The San Francisco crowd that came to see St. Thérèse's relics was as diverse as the city's lifestyles. An African-American man with a shaved head and black leather jacket stood next to a gray-haired Caucasian nun in a navy blue habit. There were young Asian mothers with babies in strollers, hordes of teenagers, and elderly people in wheelchairs. During a Mass in the chapel, the priest, the Rev. Patrick Sugrue, who had been traveling with the relics through California and Nevada spoke of what had happened when the relics arrived at the El Carmelo Retreat House in Redlands, California, a few days before.
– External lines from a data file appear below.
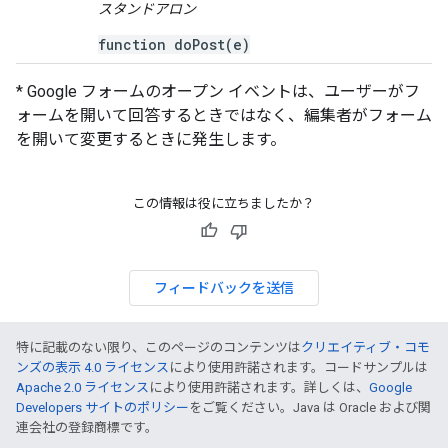
スタンドアロン
function doPost(e)
* Google フォームのオープン イベントは、ユーザーがフ
ォームを開いて回答するときではなく、編集者がフォーム
を開いて変更するときに発生します。
この情報は役に立ちましたか？
フィードバックを送信
特に記載のない限り、このページのコンテンツは
クリエイティブ・コモ
ンズの表示 4.0 ライセンス
により使用許諾されます。コードサンプルは
Apache 2.0 ライセンス
により使用許諾されます。詳しくは、
Google
Developers サイトのポリシー
をご覧ください。Java は Oracle および関
連会社の登録商標です。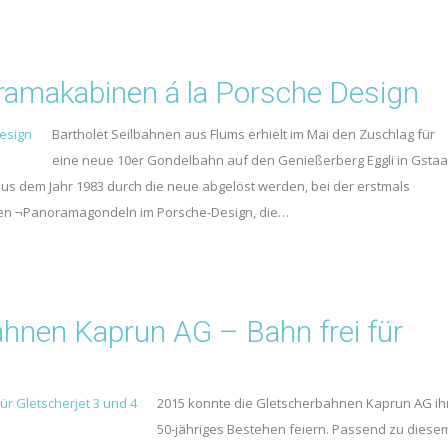
ramakabinen á la Porsche Design
Bartholet Seilbahnen aus Flums erhielt im Mai den Zuschlag für
eine neue 10er Gondelbahn auf den Genießerberg Eggli in Gstaa
aus dem Jahr 1983 durch die neue abgelöst werden, bei der erstmals
uen ¬Panoramagondeln im Porsche-Design, die…
en Kaprun AG – Bahn frei für
2015 konnte die Gletscherbahnen Kaprun AG ih
50-jähriges Bestehen feiern. Passend zu diese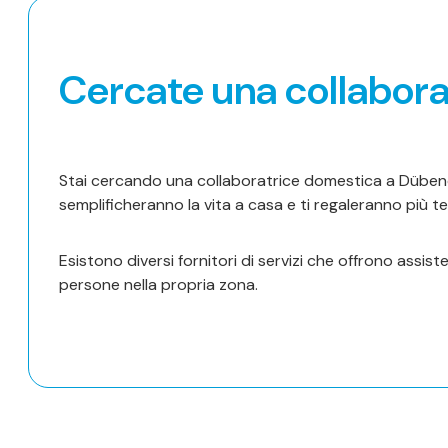
Cercate una collabor
Stai cercando una collaboratrice domestica a Dübendor
semplificheranno la vita a casa e ti regaleranno più t
Esistono diversi fornitori di servizi che offrono assi
persone nella propria zona.
Trova aiuto ora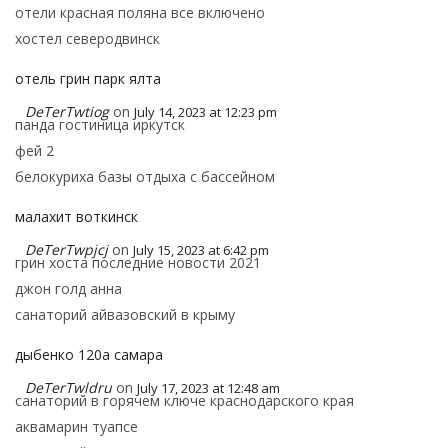
отели красная поляна все включено
хостел северодвинск
отель грин парк ялта
DeTerTwtiog
on
July 14, 2023 at 12:23 pm
панда гостиница иркутск
фей 2
белокуриха базы отдыха с бассейном
малахит воткинск
DeTerTwpjcj
on
July 15, 2023 at 6:42 pm
грин хоста последние новости 2021
джон голд анна
санаторий айвазовский в крыму
дыбенко 120а самара
DeTerTwldru
on
July 17, 2023 at 12:48 am
санаторий в горячем ключе краснодарского края
аквамарин туапсе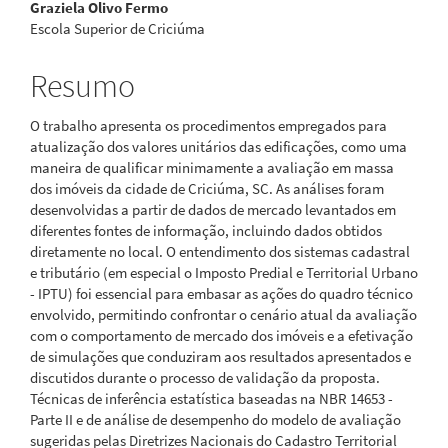
Graziela Olivo Fermo
Escola Superior de Criciúma
Resumo
O trabalho apresenta os procedimentos empregados para
atualização dos valores unitários das edificações, como uma
maneira de qualificar minimamente a avaliação em massa
dos imóveis da cidade de Criciúma, SC. As análises foram
desenvolvidas a partir de dados de mercado levantados em
diferentes fontes de informação, incluindo dados obtidos
diretamente no local. O entendimento dos sistemas cadastral
e tributário (em especial o Imposto Predial e Territorial Urbano
- IPTU) foi essencial para embasar as ações do quadro técnico
envolvido, permitindo confrontar o cenário atual da avaliação
com o comportamento de mercado dos imóveis e a efetivação
de simulações que conduziram aos resultados apresentados e
discutidos durante o processo de validação da proposta.
Técnicas de inferência estatística baseadas na NBR 14653 -
Parte II e de análise de desempenho do modelo de avaliação
sugeridas pelas Diretrizes Nacionais do Cadastro Territorial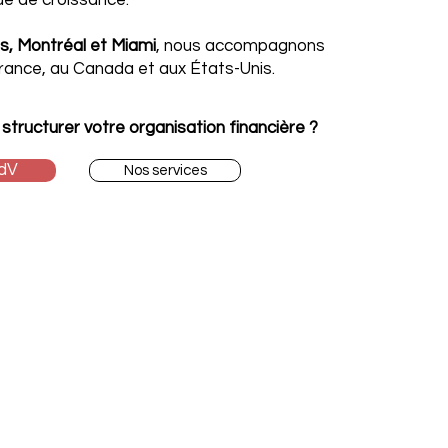
que de croissance.
is, Montréal et Miami
, nous accompagnons
France, au Canada et aux États-Unis.
structurer votre organisation financière ?
dV
Nos services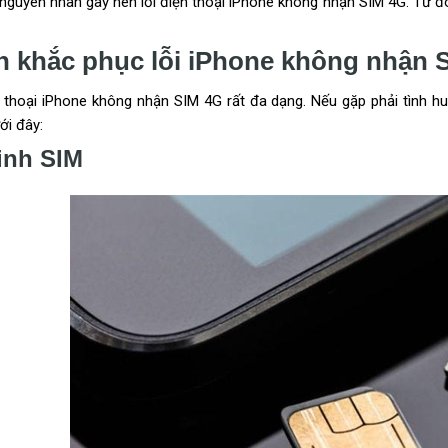
nguyên nhân gây nên lỗi điện thoại iPhone không nhận SIM 4G. Từ 
h khắc phục lỗi iPhone không nhận 
n thoại iPhone không nhận SIM 4G rất đa dạng. Nếu gặp phải tình 
ới đây:
inh SIM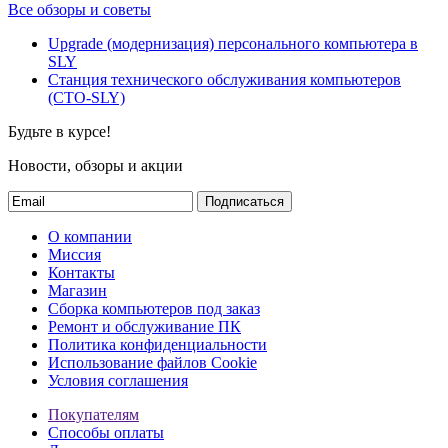
Все обзоры и советы
Upgrade (модернизация) персонального компьютера в
SLY
Станция технического обслуживания компьютеров
(СТО-SLY)
Будьте в курсе!
Новости, обзоры и акции
Подписаться
О компании
Миссия
Контакты
Магазин
Сборка компьютеров под заказ
Ремонт и обслуживание ПК
Политика конфиденциальности
Использование файлов Cookie
Условия соглашения
Покупателям
Способы оплаты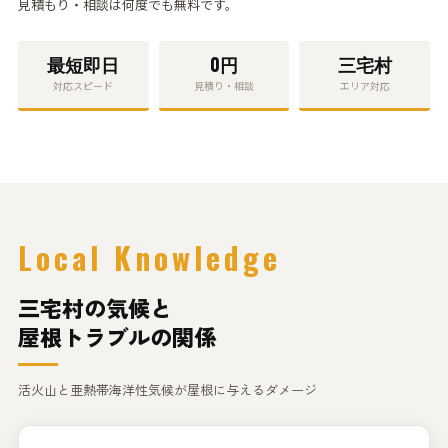
見積もり・相談
は何度でも無料です。
最短
即日
0円
三宅村
対応スピード
見積り・相談
エリア対応
Local Knowledge
三宅村の気候と
屋根トラブルの関係
活火山と亜熱帯海洋性気候が屋根に与えるダメージ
A party tent had been erected to hold the 1,000 people who had been expected to visit the relics--but the number of pilgrims surged to 8,000 over the three-day period.
"Then I drove with the relics across the Mojave Desert to Las Vegas," he continued. "There were 2,000 people waiting at the first church, then another 5,000 venerated the relics at the next one. For me, it was an unforgettable experience."
The scene was similar when the relics of St. Thérèse arrived in Seattle after their San Francisco stop. People were packed shoulder to shoulder during the Mass, even in the aisles.
"The priest standing next to me said, 'This is like the Middle Ages,'" say psychotherapist Christie Cave, who stood in line in Seattle for a total of seven hours, first to get into the Mass and then to venerate the relics. "The church had the soaring lines of a Gothic cathedral, and the people were just cheek-and-jowl," says Cave. "The only difference from the Middle Ages was that some people got to sit down for Mass, when back then everyone would have been standing."